··· Data supplied

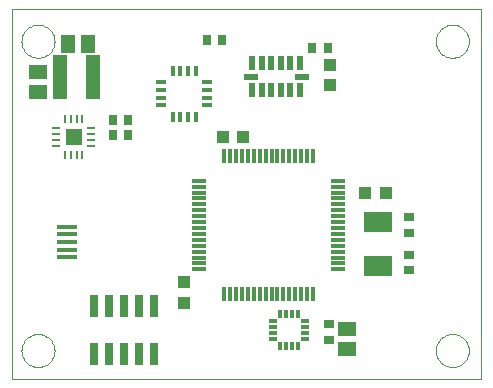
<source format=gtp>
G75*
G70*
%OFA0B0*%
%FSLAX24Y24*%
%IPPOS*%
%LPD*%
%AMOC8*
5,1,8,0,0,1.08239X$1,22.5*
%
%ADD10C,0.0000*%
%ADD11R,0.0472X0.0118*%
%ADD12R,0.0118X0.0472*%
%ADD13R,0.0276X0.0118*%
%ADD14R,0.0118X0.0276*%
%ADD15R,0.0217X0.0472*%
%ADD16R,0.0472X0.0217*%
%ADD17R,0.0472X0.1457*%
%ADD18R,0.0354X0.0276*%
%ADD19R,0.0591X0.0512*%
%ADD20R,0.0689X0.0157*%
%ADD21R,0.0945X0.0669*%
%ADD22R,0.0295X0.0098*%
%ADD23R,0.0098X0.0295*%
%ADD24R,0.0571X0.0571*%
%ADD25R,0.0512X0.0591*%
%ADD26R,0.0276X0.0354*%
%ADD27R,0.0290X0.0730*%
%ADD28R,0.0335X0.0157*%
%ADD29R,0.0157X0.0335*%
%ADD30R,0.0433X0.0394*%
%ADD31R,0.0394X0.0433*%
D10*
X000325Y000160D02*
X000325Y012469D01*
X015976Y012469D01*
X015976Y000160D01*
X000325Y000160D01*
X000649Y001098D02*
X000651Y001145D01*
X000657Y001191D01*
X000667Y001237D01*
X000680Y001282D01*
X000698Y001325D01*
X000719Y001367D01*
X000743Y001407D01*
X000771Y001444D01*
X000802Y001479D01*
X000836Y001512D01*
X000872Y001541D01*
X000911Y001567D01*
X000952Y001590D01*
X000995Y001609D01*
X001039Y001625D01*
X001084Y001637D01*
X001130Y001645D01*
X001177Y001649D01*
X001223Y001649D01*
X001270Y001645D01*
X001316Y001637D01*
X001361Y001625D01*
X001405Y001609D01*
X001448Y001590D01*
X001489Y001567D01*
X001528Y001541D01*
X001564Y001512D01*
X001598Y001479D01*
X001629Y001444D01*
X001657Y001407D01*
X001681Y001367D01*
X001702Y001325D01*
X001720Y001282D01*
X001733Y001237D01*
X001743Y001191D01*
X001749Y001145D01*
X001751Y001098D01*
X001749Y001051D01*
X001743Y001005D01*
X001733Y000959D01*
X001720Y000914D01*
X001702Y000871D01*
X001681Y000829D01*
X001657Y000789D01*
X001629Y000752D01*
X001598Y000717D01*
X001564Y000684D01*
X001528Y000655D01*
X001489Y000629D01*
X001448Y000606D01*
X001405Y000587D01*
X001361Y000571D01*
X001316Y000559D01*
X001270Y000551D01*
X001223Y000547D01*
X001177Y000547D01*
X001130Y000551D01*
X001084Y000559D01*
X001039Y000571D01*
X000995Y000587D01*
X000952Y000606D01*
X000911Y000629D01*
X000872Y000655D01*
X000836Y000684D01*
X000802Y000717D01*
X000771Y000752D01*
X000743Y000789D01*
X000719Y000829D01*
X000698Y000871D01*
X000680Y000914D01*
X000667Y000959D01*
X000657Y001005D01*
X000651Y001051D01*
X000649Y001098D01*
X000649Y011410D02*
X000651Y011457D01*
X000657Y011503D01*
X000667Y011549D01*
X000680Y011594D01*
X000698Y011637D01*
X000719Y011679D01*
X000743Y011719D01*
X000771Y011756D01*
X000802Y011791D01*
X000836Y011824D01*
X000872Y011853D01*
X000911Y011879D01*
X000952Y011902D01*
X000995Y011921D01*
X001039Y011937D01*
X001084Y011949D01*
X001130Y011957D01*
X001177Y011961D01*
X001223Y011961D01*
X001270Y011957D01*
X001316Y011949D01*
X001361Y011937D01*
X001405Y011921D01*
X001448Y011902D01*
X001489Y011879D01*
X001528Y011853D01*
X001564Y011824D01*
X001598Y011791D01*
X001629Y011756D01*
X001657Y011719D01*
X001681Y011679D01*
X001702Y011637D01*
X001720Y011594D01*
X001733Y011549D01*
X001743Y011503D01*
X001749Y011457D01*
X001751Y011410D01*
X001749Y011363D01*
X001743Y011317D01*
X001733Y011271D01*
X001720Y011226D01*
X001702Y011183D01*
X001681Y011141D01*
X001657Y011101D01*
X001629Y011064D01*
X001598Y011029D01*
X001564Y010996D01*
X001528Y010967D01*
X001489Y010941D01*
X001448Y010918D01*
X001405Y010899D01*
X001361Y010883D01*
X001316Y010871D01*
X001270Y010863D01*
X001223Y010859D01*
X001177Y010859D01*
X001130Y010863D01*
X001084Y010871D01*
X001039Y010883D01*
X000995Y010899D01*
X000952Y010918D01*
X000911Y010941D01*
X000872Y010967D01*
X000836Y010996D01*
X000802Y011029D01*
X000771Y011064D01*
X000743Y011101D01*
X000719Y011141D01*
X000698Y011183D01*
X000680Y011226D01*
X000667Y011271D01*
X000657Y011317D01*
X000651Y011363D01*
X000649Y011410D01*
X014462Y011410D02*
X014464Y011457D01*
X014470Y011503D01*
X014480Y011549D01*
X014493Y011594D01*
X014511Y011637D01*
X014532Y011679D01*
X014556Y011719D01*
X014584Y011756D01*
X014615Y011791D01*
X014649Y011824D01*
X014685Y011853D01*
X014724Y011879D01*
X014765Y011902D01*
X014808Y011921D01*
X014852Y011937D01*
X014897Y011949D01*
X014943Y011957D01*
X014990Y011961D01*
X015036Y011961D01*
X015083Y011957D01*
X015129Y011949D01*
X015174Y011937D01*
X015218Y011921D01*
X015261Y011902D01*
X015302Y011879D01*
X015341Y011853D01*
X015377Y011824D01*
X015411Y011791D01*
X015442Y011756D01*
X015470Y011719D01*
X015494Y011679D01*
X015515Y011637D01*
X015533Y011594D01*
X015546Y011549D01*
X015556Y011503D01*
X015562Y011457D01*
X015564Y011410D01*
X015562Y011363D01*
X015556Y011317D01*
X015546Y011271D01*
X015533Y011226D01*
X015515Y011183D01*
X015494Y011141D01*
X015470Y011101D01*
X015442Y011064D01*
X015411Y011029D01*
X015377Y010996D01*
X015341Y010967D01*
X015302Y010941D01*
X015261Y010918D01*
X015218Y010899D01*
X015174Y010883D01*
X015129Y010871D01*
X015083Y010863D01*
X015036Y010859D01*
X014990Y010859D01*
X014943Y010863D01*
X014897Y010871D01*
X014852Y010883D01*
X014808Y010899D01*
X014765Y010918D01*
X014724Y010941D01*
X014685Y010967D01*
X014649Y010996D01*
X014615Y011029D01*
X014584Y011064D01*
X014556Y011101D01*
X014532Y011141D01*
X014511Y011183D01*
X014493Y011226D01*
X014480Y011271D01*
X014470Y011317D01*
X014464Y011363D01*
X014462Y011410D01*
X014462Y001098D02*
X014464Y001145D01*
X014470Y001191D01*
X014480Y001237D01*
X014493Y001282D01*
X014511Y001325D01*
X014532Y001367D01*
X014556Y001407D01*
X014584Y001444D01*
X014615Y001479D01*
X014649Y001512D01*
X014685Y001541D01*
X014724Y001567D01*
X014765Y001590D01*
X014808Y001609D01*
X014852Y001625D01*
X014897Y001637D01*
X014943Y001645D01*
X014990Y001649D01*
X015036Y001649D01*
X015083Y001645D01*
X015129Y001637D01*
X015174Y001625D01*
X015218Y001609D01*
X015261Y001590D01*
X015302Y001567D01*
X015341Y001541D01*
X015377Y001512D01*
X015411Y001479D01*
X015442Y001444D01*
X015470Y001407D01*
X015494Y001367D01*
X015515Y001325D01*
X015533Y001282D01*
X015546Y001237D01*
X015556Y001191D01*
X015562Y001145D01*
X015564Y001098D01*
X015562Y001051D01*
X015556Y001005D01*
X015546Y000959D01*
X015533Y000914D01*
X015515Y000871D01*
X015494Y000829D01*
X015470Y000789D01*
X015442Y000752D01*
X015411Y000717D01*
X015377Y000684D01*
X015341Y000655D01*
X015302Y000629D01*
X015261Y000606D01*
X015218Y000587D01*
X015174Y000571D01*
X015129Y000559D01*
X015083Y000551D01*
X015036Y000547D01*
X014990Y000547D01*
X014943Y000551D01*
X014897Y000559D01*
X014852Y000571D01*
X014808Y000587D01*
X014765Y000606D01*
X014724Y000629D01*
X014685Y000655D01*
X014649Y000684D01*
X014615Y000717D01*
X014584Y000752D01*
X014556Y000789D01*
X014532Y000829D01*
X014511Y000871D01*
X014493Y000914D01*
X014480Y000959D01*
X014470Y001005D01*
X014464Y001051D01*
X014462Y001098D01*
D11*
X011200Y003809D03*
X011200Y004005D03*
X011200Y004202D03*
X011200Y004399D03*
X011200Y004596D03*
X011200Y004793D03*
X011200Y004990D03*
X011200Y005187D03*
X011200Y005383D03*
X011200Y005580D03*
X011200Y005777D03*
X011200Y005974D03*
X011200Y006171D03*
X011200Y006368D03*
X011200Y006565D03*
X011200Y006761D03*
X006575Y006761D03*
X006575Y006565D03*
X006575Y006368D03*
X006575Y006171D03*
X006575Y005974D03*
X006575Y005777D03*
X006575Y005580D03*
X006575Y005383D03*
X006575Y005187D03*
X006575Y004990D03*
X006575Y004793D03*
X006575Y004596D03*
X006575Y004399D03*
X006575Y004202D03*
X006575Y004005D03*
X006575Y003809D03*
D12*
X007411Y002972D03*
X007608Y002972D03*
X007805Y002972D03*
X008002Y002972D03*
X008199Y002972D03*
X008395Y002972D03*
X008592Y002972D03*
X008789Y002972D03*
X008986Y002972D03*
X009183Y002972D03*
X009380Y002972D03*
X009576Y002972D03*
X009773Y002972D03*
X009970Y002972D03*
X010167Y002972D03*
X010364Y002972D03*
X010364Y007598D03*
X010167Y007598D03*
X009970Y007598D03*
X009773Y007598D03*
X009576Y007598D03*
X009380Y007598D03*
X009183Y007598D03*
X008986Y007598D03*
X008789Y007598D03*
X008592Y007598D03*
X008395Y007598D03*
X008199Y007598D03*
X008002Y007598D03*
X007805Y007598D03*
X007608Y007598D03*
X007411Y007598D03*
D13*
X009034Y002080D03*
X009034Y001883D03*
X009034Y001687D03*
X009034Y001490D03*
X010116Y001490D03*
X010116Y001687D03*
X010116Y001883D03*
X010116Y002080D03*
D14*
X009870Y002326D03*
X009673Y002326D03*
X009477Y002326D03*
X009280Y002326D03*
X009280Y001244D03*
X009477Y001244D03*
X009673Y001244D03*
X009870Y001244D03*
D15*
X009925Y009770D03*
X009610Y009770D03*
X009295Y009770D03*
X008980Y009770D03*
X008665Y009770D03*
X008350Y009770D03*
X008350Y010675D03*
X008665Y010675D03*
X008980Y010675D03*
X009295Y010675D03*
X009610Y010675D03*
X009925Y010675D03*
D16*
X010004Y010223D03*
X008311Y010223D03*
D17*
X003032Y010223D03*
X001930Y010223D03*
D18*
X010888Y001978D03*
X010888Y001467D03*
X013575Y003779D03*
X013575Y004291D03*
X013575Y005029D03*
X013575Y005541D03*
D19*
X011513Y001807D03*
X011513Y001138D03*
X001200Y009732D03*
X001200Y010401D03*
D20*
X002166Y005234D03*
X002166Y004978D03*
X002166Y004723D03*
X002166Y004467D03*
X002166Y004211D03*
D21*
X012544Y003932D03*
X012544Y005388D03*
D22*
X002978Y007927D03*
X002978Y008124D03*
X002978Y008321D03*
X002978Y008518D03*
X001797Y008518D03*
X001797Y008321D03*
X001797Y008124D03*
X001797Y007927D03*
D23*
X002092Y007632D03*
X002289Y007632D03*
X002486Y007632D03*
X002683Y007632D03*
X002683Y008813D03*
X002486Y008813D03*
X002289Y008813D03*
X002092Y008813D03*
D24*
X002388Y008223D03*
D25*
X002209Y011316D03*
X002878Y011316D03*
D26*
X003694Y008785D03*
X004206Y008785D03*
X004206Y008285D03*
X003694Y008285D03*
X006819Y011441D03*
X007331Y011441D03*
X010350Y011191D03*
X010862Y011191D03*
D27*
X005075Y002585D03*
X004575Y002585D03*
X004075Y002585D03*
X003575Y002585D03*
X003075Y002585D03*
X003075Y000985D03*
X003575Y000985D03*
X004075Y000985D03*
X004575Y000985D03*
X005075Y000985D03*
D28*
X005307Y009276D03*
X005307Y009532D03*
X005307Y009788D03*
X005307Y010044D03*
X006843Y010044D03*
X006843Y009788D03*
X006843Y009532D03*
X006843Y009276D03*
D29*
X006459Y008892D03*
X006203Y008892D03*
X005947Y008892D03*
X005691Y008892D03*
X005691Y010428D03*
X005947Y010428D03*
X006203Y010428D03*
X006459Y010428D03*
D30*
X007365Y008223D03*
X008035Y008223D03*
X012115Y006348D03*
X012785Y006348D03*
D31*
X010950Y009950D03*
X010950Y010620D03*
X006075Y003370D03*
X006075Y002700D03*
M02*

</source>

······

All that is wanted is the run of lines from the start of the material through the line that holds "X015976Y000160D01*", retyped exactly, with no pictures.

<source format=gtp>
G75*
G70*
%OFA0B0*%
%FSLAX24Y24*%
%IPPOS*%
%LPD*%
%AMOC8*
5,1,8,0,0,1.08239X$1,22.5*
%
%ADD10C,0.0000*%
%ADD11R,0.0472X0.0118*%
%ADD12R,0.0118X0.0472*%
%ADD13R,0.0276X0.0118*%
%ADD14R,0.0118X0.0276*%
%ADD15R,0.0217X0.0472*%
%ADD16R,0.0472X0.0217*%
%ADD17R,0.0472X0.1457*%
%ADD18R,0.0354X0.0276*%
%ADD19R,0.0591X0.0512*%
%ADD20R,0.0689X0.0157*%
%ADD21R,0.0945X0.0669*%
%ADD22R,0.0295X0.0098*%
%ADD23R,0.0098X0.0295*%
%ADD24R,0.0571X0.0571*%
%ADD25R,0.0512X0.0591*%
%ADD26R,0.0276X0.0354*%
%ADD27R,0.0290X0.0730*%
%ADD28R,0.0335X0.0157*%
%ADD29R,0.0157X0.0335*%
%ADD30R,0.0433X0.0394*%
%ADD31R,0.0394X0.0433*%
D10*
X000325Y000160D02*
X000325Y012469D01*
X015976Y012469D01*
X015976Y000160D01*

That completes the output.